But even his marriage with Anjali a.k.a., Aaliya Siddiqui didn't work and in 2020, she has filed for the divorce. Nawazuddin Siddiqui and Aaliya are parents to two children, Shaura Siddiqui and Yaani Siddiqui. And Aaliya is fighting for the sole custody of her children. Reasoning her decision to part ways with her husband, Nawazuddin, Aaliya had shared in an interview with the Bombay Times:
“There are a lot of things that I don’t want to bring in the public domain as of now, but our problems started soon after we got married over a decade ago. Two months of lockdown gave me a lot of time to introspect. Self-respect is extremely important in a marriage. Woh meri khatam ho chuki thi, I didn’t have that. I was made to feel like a nobody, I always felt alone. His brother Shamas was also an issue. I have gone back to my original name, Anjali Kishor Pandey. I don’t want to be reminded that I am using someone’s identity for my benefit.”
In regards to seeking sole custody of her children, Shaura and Yaani, Aaliya had continued:
“I want to go with the flow. I haven’t thought much about the future, but I don’t want this marriage anymore. There are no chances of reconciliation. I have raised them and I want their custody.”

··········

* **TASKS AND EXERCISES**
1) In the article on Aaliya Siddiqui's divorce from Nawazuddin Siddiqui, what original name does she say she has gone back to?
2) Continue the article on Aaliya Siddiqui's divorce from Nawazuddin Siddiqui, picking up after her final quoted statement about custody.

··········

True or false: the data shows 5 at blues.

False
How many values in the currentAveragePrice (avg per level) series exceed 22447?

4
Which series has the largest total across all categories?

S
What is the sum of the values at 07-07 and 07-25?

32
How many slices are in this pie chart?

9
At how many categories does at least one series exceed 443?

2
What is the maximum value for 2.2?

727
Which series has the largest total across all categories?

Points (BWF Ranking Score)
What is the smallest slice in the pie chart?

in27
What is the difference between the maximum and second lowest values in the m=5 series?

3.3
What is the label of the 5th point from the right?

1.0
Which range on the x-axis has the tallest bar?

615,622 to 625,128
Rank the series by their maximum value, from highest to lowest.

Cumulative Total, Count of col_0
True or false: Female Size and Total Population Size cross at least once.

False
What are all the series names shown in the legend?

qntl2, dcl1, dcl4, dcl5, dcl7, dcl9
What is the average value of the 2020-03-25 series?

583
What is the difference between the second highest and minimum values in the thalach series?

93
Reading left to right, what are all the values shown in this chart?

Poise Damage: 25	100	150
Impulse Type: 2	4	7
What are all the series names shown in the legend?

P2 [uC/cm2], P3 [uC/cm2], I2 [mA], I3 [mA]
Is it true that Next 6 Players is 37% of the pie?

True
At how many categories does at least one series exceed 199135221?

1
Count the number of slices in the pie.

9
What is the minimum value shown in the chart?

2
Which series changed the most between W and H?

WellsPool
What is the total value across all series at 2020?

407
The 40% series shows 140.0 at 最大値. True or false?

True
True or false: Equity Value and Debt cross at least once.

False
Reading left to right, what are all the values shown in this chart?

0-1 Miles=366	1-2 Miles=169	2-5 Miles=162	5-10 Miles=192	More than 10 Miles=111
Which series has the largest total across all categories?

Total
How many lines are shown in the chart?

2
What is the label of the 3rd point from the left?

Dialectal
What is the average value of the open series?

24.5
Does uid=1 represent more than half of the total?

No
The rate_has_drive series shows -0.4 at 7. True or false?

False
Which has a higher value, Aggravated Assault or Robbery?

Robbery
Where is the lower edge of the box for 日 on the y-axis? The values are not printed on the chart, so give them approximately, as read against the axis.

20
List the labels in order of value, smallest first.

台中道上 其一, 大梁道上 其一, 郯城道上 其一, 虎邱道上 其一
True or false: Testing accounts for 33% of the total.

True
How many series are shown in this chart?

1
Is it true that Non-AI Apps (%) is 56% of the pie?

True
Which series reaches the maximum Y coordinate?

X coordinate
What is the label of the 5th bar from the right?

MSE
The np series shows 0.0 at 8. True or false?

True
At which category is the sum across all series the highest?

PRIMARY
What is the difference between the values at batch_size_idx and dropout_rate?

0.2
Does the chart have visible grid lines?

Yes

··········

* **RESPONSES IN ORDER**
1) Anjali Kishor Pandey.

2)
Aaliya's lawyers confirmed the news of the divorce and revealed the details about the same. They were quoted as saying:
"Yes, it is to confirm that we have sent a legal notice to Mr Nawazuddin Siddiqui. The notice was sent on behalf of Mrs Aaliya Siddiqui on May 7, 2020. Due to unprecedented COVID-19 times, the notice could not be sent through speed post. It has been sent through email as well as WhatsApp. Mrs Siddiqui, our client, has also said the notice through WhatsApp. However, Mr Siddiqui has not responded till date. I think he is just keeping quiet regarding the notice and ignoring it. The notice has been sent claiming maintenance and divorce. I would not like to get into the details of the notice regarding what are the contents and what are the allegations, but let me tell you that the allegations are quite serious and those are very sensitive to Mr Siddiqui as well as his family members."
Excerpts have been taken from An Ordinary Life, A Memoir, by Nawazuddin Siddiqui with Rituparna Chatterjee, and published by Penguin Random House India.